[Data to examine Boundary: Start]
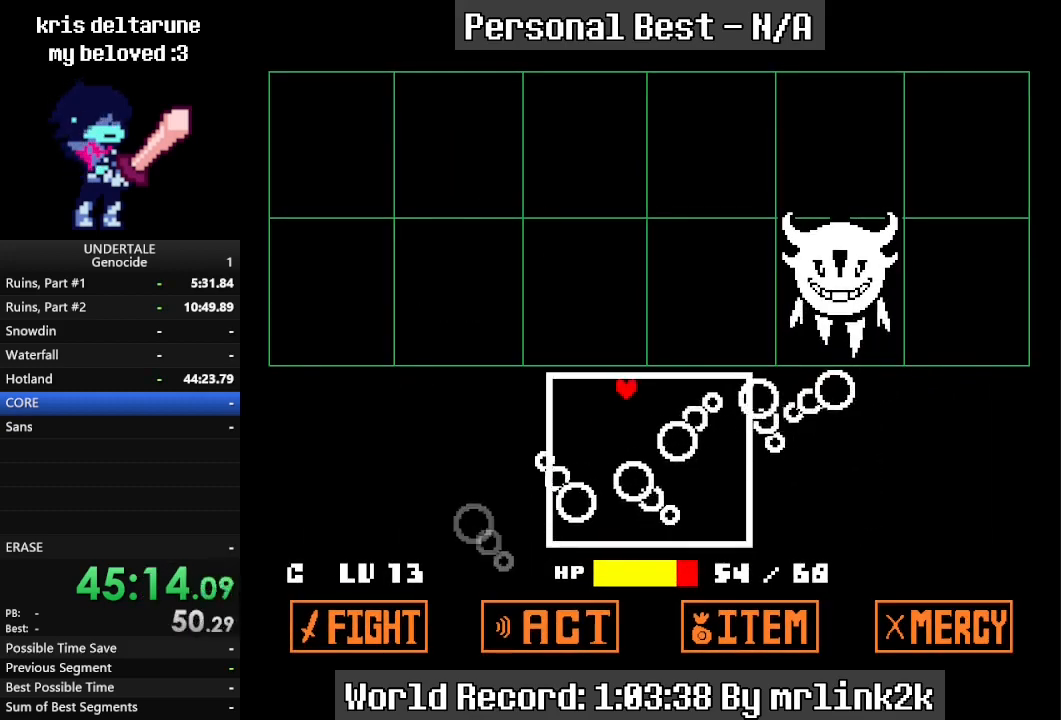
{"keys": ["right"], "events": [[33, "left", "up"], [67, "up", "up"], [167, "left", "down"], [167, "up", "down"], [267, "left", "up"], [300, "up", "up"], [367, "left", "down"], [400, "left", "up"], [467, "right", "down"]]}
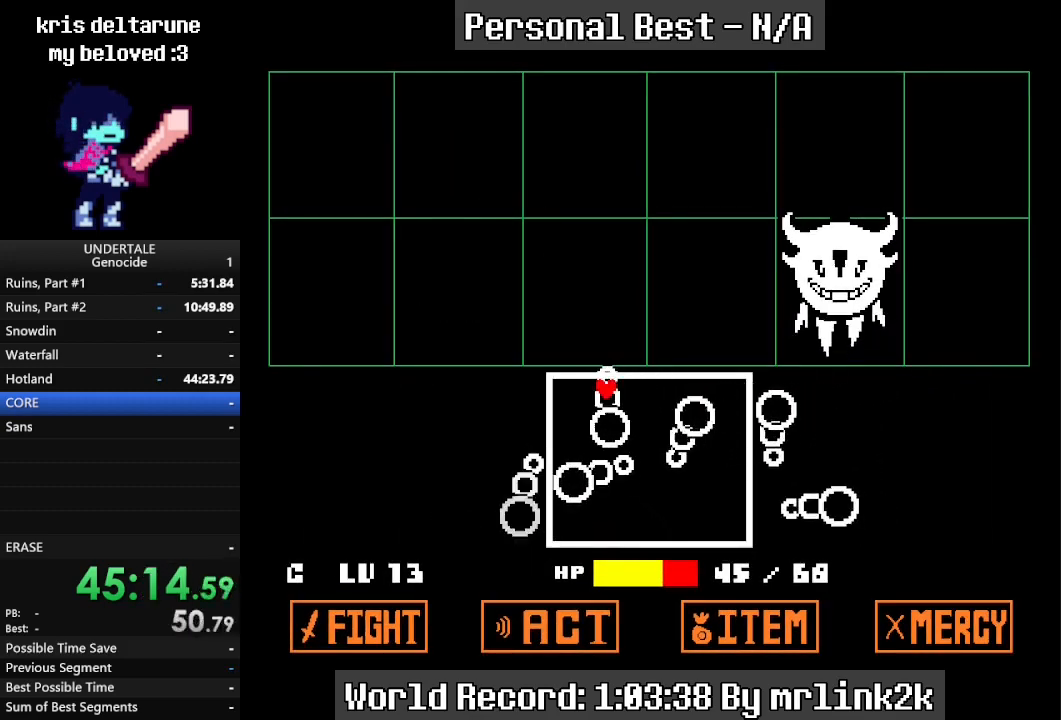
{"keys": ["right"], "events": []}
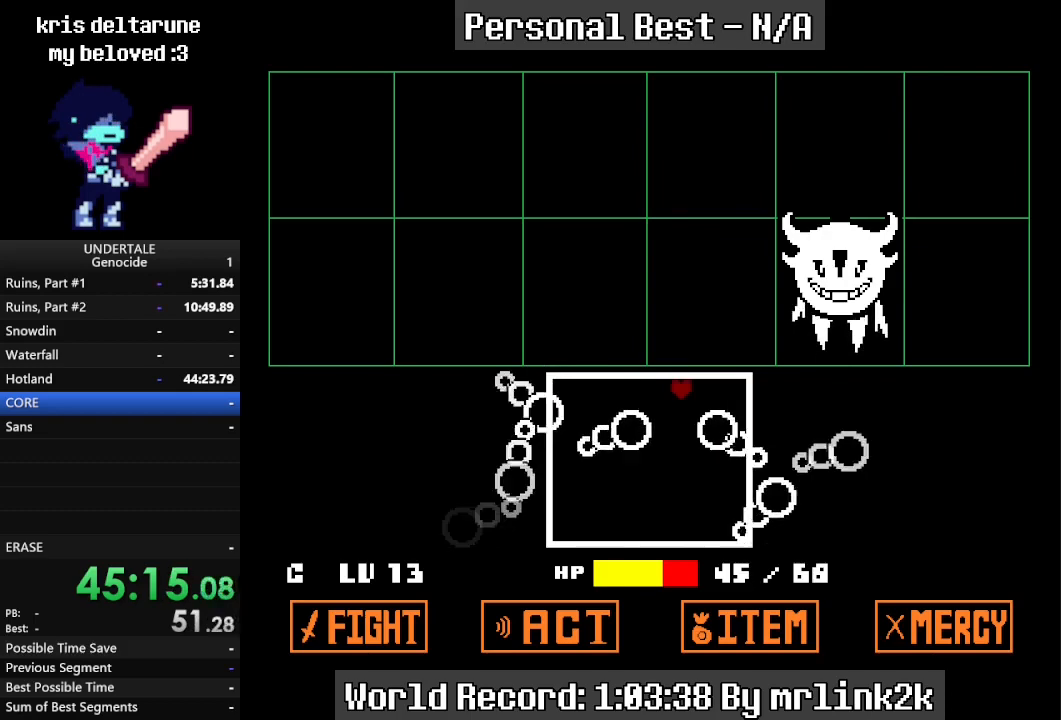
{"keys": [], "events": [[367, "right", "up"]]}
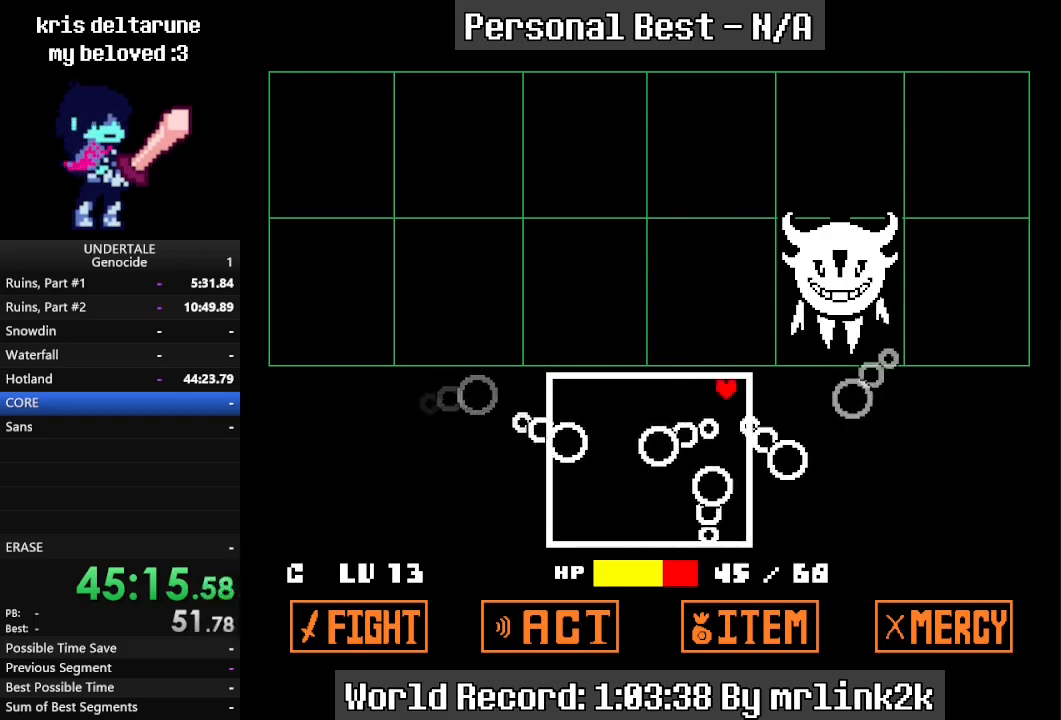
{"keys": ["left"], "events": [[133, "left", "down"]]}
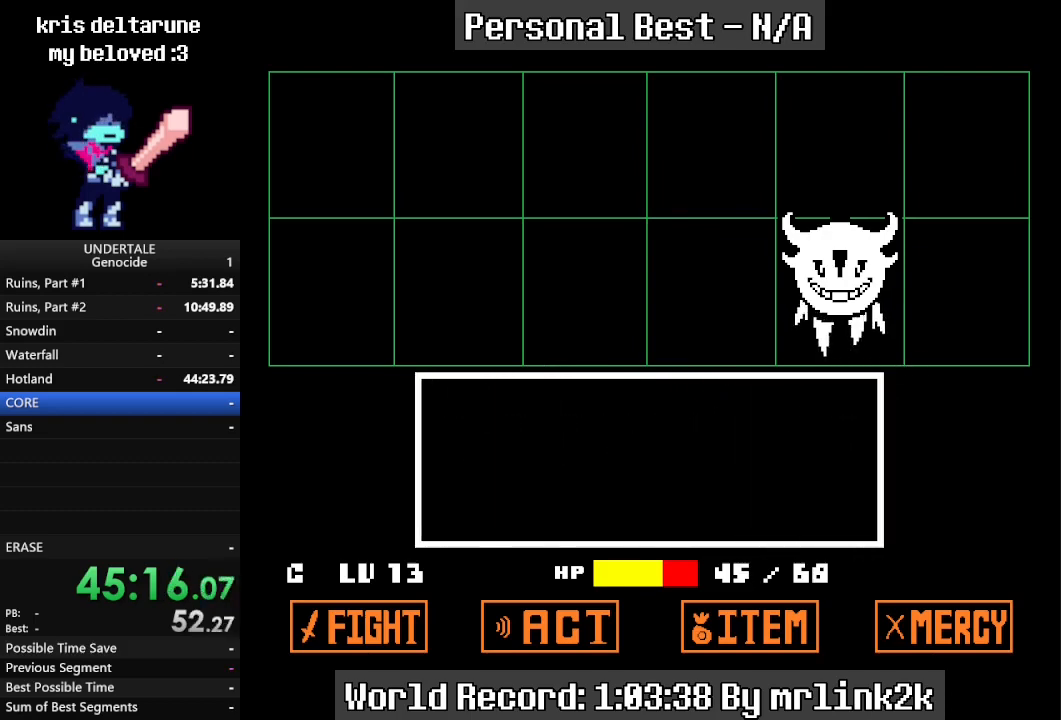
{"keys": [], "events": [[33, "left", "up"], [433, "return", "down"], [467, "return", "up"]]}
[Data to examine Boundary: End]
Exactly as they stand, the entries must be written out again, pictures excluded.

{"keys": ["right"], "events": [[33, "left", "up"], [67, "up", "up"], [167, "left", "down"], [167, "up", "down"], [267, "left", "up"], [300, "up", "up"], [367, "left", "down"], [400, "left", "up"], [467, "right", "down"]]}
{"keys": ["right"], "events": []}
{"keys": [], "events": [[367, "right", "up"]]}
{"keys": ["left"], "events": [[133, "left", "down"]]}
{"keys": [], "events": [[33, "left", "up"], [433, "return", "down"], [467, "return", "up"]]}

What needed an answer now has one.